::: DATASET :::

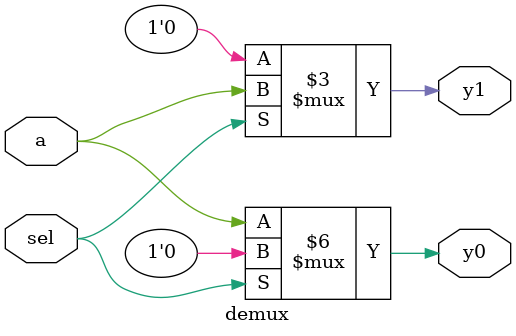
<source format=v>
module demux(
  
  input a,
  input sel,
  output reg y0, 
  output reg y1
  
);
  
  always@(a,sel)
    begin
    	if(sel)
          begin
      	    y0=0;
            y1=a;
          end
  	else
          begin
            y0=a;
      	    y1=0;
          end
    end
endmodule
</source>
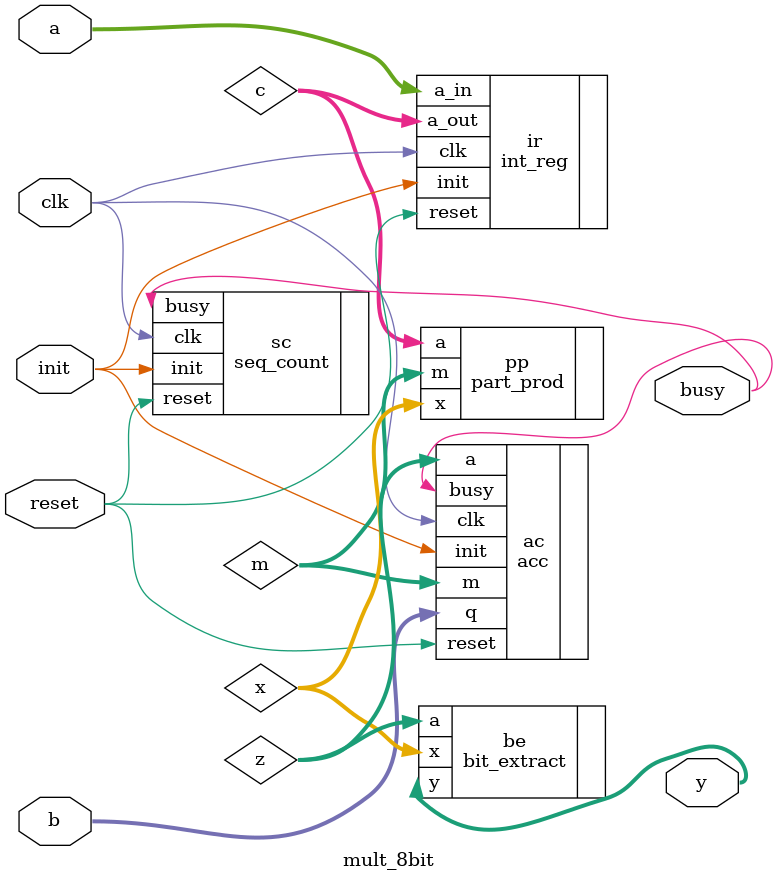
<source format=v>
module mult_8bit(
	input [7:0]a,
	input [7:0]b,
	input clk,
	input reset,
	input init,
	output [15:0]y,
	output busy
);
	
	wire [2:0]x;
	wire [7:0]m;
	wire [16:0]z;
	wire [7:0]c;

	seq_count sc(
		.clk(clk),
		.reset(reset),
		.init(init),
		.busy(busy)
	);

	int_reg ir(
		.clk(clk),
		.init(init),
		.reset(reset),
		.a_in(a),
		.a_out(c)
	);

	bit_extract be(
		.a(z),
		.x(x),
		.y(y)
	);

	part_prod pp(
		.x(x),
		.a(c),
		.m(m)
	);

	acc ac(
		.q(b),
		.m(m),
		.clk(clk),
		.init(init),
		.busy(busy),
		.reset(reset),
		.a(z)
	);
endmodule
</source>
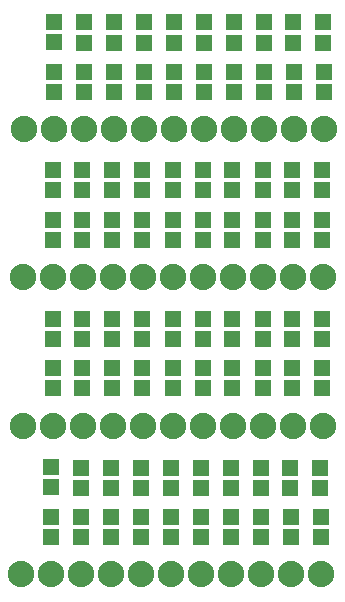
<source format=gts>
G04 MADE WITH FRITZING*
G04 WWW.FRITZING.ORG*
G04 DOUBLE SIDED*
G04 HOLES PLATED*
G04 CONTOUR ON CENTER OF CONTOUR VECTOR*
%ASAXBY*%
%FSLAX23Y23*%
%MOIN*%
%OFA0B0*%
%SFA1.0B1.0*%
%ADD10C,0.088000*%
%ADD11R,0.053307X0.057244*%
%LNMASK1*%
G90*
G70*
G54D10*
X1085Y66D03*
X985Y66D03*
X885Y66D03*
X785Y66D03*
X685Y66D03*
X585Y66D03*
X485Y66D03*
X385Y66D03*
X285Y66D03*
X185Y66D03*
X85Y66D03*
X1090Y562D03*
X990Y562D03*
X890Y562D03*
X790Y562D03*
X690Y562D03*
X590Y562D03*
X490Y562D03*
X390Y562D03*
X290Y562D03*
X190Y562D03*
X90Y562D03*
X1090Y1058D03*
X990Y1058D03*
X890Y1058D03*
X790Y1058D03*
X690Y1058D03*
X590Y1058D03*
X490Y1058D03*
X390Y1058D03*
X290Y1058D03*
X190Y1058D03*
X90Y1058D03*
X1093Y1550D03*
X993Y1550D03*
X893Y1550D03*
X793Y1550D03*
X693Y1550D03*
X593Y1550D03*
X493Y1550D03*
X393Y1550D03*
X293Y1550D03*
X193Y1550D03*
X93Y1550D03*
G54D11*
X1083Y257D03*
X1083Y190D03*
X1088Y753D03*
X1088Y686D03*
X1088Y1249D03*
X1088Y1182D03*
X1092Y1740D03*
X1092Y1673D03*
X983Y257D03*
X983Y190D03*
X988Y753D03*
X988Y686D03*
X988Y1249D03*
X988Y1182D03*
X992Y1740D03*
X992Y1673D03*
X885Y257D03*
X885Y190D03*
X890Y753D03*
X890Y686D03*
X890Y1249D03*
X890Y1182D03*
X893Y1740D03*
X893Y1673D03*
X783Y257D03*
X783Y190D03*
X788Y753D03*
X788Y686D03*
X788Y1249D03*
X788Y1182D03*
X792Y1740D03*
X792Y1673D03*
X685Y257D03*
X685Y190D03*
X690Y753D03*
X690Y686D03*
X690Y1249D03*
X690Y1182D03*
X693Y1740D03*
X693Y1673D03*
X585Y257D03*
X585Y190D03*
X590Y753D03*
X590Y686D03*
X590Y1249D03*
X590Y1182D03*
X593Y1740D03*
X593Y1673D03*
X483Y257D03*
X483Y190D03*
X488Y753D03*
X488Y686D03*
X488Y1249D03*
X488Y1182D03*
X492Y1740D03*
X492Y1673D03*
X383Y257D03*
X383Y190D03*
X388Y753D03*
X388Y686D03*
X388Y1249D03*
X388Y1182D03*
X392Y1740D03*
X392Y1673D03*
X283Y257D03*
X283Y190D03*
X288Y753D03*
X288Y686D03*
X288Y1249D03*
X288Y1182D03*
X292Y1740D03*
X292Y1673D03*
X184Y257D03*
X184Y190D03*
X190Y753D03*
X190Y686D03*
X190Y1249D03*
X190Y1182D03*
X193Y1741D03*
X193Y1674D03*
X1081Y422D03*
X1081Y355D03*
X1087Y918D03*
X1087Y851D03*
X1087Y1414D03*
X1087Y1347D03*
X1090Y1906D03*
X1090Y1839D03*
X981Y422D03*
X981Y355D03*
X987Y918D03*
X987Y851D03*
X987Y1414D03*
X987Y1347D03*
X990Y1906D03*
X990Y1839D03*
X885Y422D03*
X885Y355D03*
X890Y918D03*
X890Y851D03*
X890Y1414D03*
X890Y1347D03*
X893Y1906D03*
X893Y1839D03*
X783Y422D03*
X783Y355D03*
X788Y918D03*
X788Y851D03*
X788Y1414D03*
X788Y1347D03*
X792Y1906D03*
X792Y1839D03*
X685Y422D03*
X685Y355D03*
X690Y918D03*
X690Y851D03*
X690Y1414D03*
X690Y1347D03*
X693Y1906D03*
X693Y1839D03*
X585Y422D03*
X585Y355D03*
X590Y918D03*
X590Y851D03*
X590Y1414D03*
X590Y1347D03*
X593Y1906D03*
X593Y1839D03*
X483Y422D03*
X483Y355D03*
X488Y918D03*
X488Y851D03*
X488Y1414D03*
X488Y1347D03*
X492Y1906D03*
X492Y1839D03*
X383Y422D03*
X383Y355D03*
X388Y918D03*
X388Y851D03*
X388Y1414D03*
X388Y1347D03*
X392Y1906D03*
X392Y1839D03*
X283Y422D03*
X283Y355D03*
X288Y918D03*
X288Y851D03*
X288Y1414D03*
X288Y1347D03*
X292Y1906D03*
X292Y1839D03*
X184Y423D03*
X184Y356D03*
X189Y919D03*
X189Y852D03*
X189Y1415D03*
X189Y1348D03*
X192Y1906D03*
X192Y1840D03*
G04 End of Mask1*
M02*
</source>
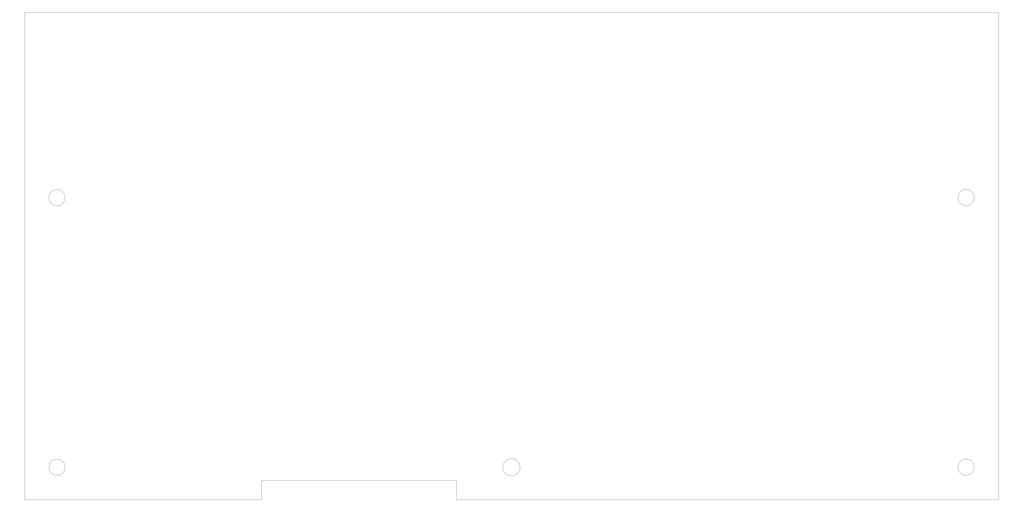
<source format=gbr>
G04 #@! TF.GenerationSoftware,KiCad,Pcbnew,(5.1.4)-1*
G04 #@! TF.CreationDate,2021-12-30T00:03:51-05:00*
G04 #@! TF.ProjectId,Space Firebird Soundboard,53706163-6520-4466-9972-656269726420,rev?*
G04 #@! TF.SameCoordinates,Original*
G04 #@! TF.FileFunction,Profile,NP*
%FSLAX46Y46*%
G04 Gerber Fmt 4.6, Leading zero omitted, Abs format (unit mm)*
G04 Created by KiCad (PCBNEW (5.1.4)-1) date 2021-12-30 00:03:51*
%MOMM*%
%LPD*%
G04 APERTURE LIST*
%ADD10C,0.050000*%
G04 APERTURE END LIST*
D10*
X312500000Y-77000000D02*
G75*
G03X312500000Y-77000000I-2500000J0D01*
G01*
X32500000Y-77000000D02*
G75*
G03X32500000Y-77000000I-2500000J0D01*
G01*
X312500000Y-160000000D02*
G75*
G03X312500000Y-160000000I-2500000J0D01*
G01*
X172646205Y-160000000D02*
G75*
G03X172646205Y-160000000I-2646205J0D01*
G01*
X32500000Y-160000000D02*
G75*
G03X32500000Y-160000000I-2500000J0D01*
G01*
X153000000Y-170000000D02*
X320000000Y-170000000D01*
X153000000Y-164000000D02*
X153000000Y-170000000D01*
X93000000Y-164000000D02*
X153000000Y-164000000D01*
X93000000Y-170000000D02*
X93000000Y-164000000D01*
X320000000Y-20000000D02*
X20000000Y-20000000D01*
X320000000Y-170000000D02*
X320000000Y-20000000D01*
X20000000Y-170000000D02*
X20000000Y-20000000D01*
X20000000Y-170000000D02*
X93000000Y-170000000D01*
M02*

</source>
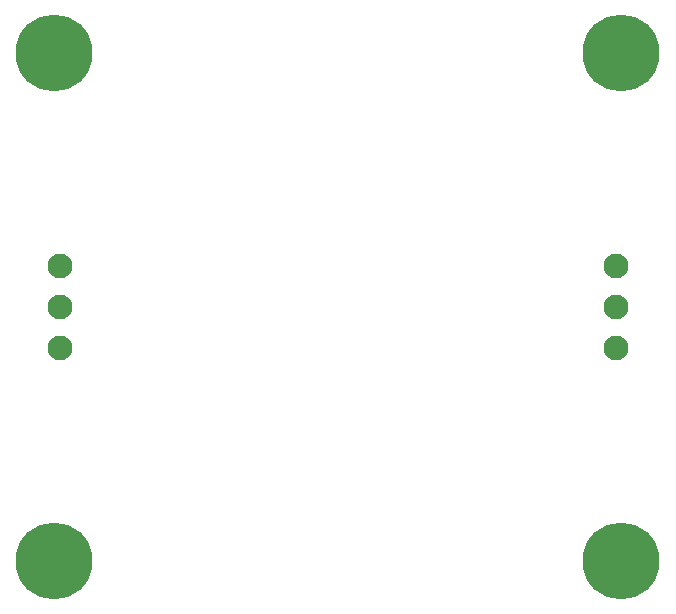
<source format=gbr>
%TF.GenerationSoftware,KiCad,Pcbnew,(5.1.6-0)*%
%TF.CreationDate,2024-01-11T20:43:49-08:00*%
%TF.ProjectId,psu_15V_reg,7073755f-3135-4565-9f72-65672e6b6963,1.0*%
%TF.SameCoordinates,Original*%
%TF.FileFunction,Soldermask,Bot*%
%TF.FilePolarity,Negative*%
%FSLAX46Y46*%
G04 Gerber Fmt 4.6, Leading zero omitted, Abs format (unit mm)*
G04 Created by KiCad (PCBNEW (5.1.6-0)) date 2024-01-11 20:43:49*
%MOMM*%
%LPD*%
G01*
G04 APERTURE LIST*
%ADD10C,0.900000*%
%ADD11C,6.500000*%
%ADD12C,2.100000*%
G04 APERTURE END LIST*
D10*
%TO.C,H4*%
X110197056Y-79302944D03*
X108500000Y-78600000D03*
X106802944Y-79302944D03*
X106100000Y-81000000D03*
X106802944Y-82697056D03*
X108500000Y-83400000D03*
X110197056Y-82697056D03*
X110900000Y-81000000D03*
D11*
X108500000Y-81000000D03*
%TD*%
D10*
%TO.C,H3*%
X158197056Y-79302944D03*
X156500000Y-78600000D03*
X154802944Y-79302944D03*
X154100000Y-81000000D03*
X154802944Y-82697056D03*
X156500000Y-83400000D03*
X158197056Y-82697056D03*
X158900000Y-81000000D03*
D11*
X156500000Y-81000000D03*
%TD*%
D10*
%TO.C,H2*%
X158197056Y-122302944D03*
X156500000Y-121600000D03*
X154802944Y-122302944D03*
X154100000Y-124000000D03*
X154802944Y-125697056D03*
X156500000Y-126400000D03*
X158197056Y-125697056D03*
X158900000Y-124000000D03*
D11*
X156500000Y-124000000D03*
%TD*%
D10*
%TO.C,H1*%
X110197056Y-122302944D03*
X108500000Y-121600000D03*
X106802944Y-122302944D03*
X106100000Y-124000000D03*
X106802944Y-125697056D03*
X108500000Y-126400000D03*
X110197056Y-125697056D03*
X110900000Y-124000000D03*
D11*
X108500000Y-124000000D03*
%TD*%
D12*
%TO.C,J2*%
X109000000Y-106000000D03*
X109000000Y-102500000D03*
X109000000Y-99000000D03*
%TD*%
%TO.C,J1*%
X156000000Y-99000000D03*
X156000000Y-102500000D03*
X156000000Y-106000000D03*
%TD*%
M02*

</source>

:::

Set the pictures aside and retype exactly the lines above from the line with "X685Y355D03*" to the line with "X153000000Y-170000000D01*", both included, adding no others.

X685Y355D03*
X690Y918D03*
X690Y851D03*
X690Y1414D03*
X690Y1347D03*
X693Y1906D03*
X693Y1839D03*
X585Y422D03*
X585Y355D03*
X590Y918D03*
X590Y851D03*
X590Y1414D03*
X590Y1347D03*
X593Y1906D03*
X593Y1839D03*
X483Y422D03*
X483Y355D03*
X488Y918D03*
X488Y851D03*
X488Y1414D03*
X488Y1347D03*
X492Y1906D03*
X492Y1839D03*
X383Y422D03*
X383Y355D03*
X388Y918D03*
X388Y851D03*
X388Y1414D03*
X388Y1347D03*
X392Y1906D03*
X392Y1839D03*
X283Y422D03*
X283Y355D03*
X288Y918D03*
X288Y851D03*
X288Y1414D03*
X288Y1347D03*
X292Y1906D03*
X292Y1839D03*
X184Y423D03*
X184Y356D03*
X189Y919D03*
X189Y852D03*
X189Y1415D03*
X189Y1348D03*
X192Y1906D03*
X192Y1840D03*
G04 End of Mask1*
M02*
</source>
<source format=gbr>
G04 #@! TF.GenerationSoftware,KiCad,Pcbnew,(5.1.4)-1*
G04 #@! TF.CreationDate,2021-12-30T00:03:51-05:00*
G04 #@! TF.ProjectId,Space Firebird Soundboard,53706163-6520-4466-9972-656269726420,rev?*
G04 #@! TF.SameCoordinates,Original*
G04 #@! TF.FileFunction,Profile,NP*
%FSLAX46Y46*%
G04 Gerber Fmt 4.6, Leading zero omitted, Abs format (unit mm)*
G04 Created by KiCad (PCBNEW (5.1.4)-1) date 2021-12-30 00:03:51*
%MOMM*%
%LPD*%
G04 APERTURE LIST*
%ADD10C,0.050000*%
G04 APERTURE END LIST*
D10*
X312500000Y-77000000D02*
G75*
G03X312500000Y-77000000I-2500000J0D01*
G01*
X32500000Y-77000000D02*
G75*
G03X32500000Y-77000000I-2500000J0D01*
G01*
X312500000Y-160000000D02*
G75*
G03X312500000Y-160000000I-2500000J0D01*
G01*
X172646205Y-160000000D02*
G75*
G03X172646205Y-160000000I-2646205J0D01*
G01*
X32500000Y-160000000D02*
G75*
G03X32500000Y-160000000I-2500000J0D01*
G01*
X153000000Y-170000000D02*
X320000000Y-170000000D01*
X153000000Y-164000000D02*
X153000000Y-170000000D01*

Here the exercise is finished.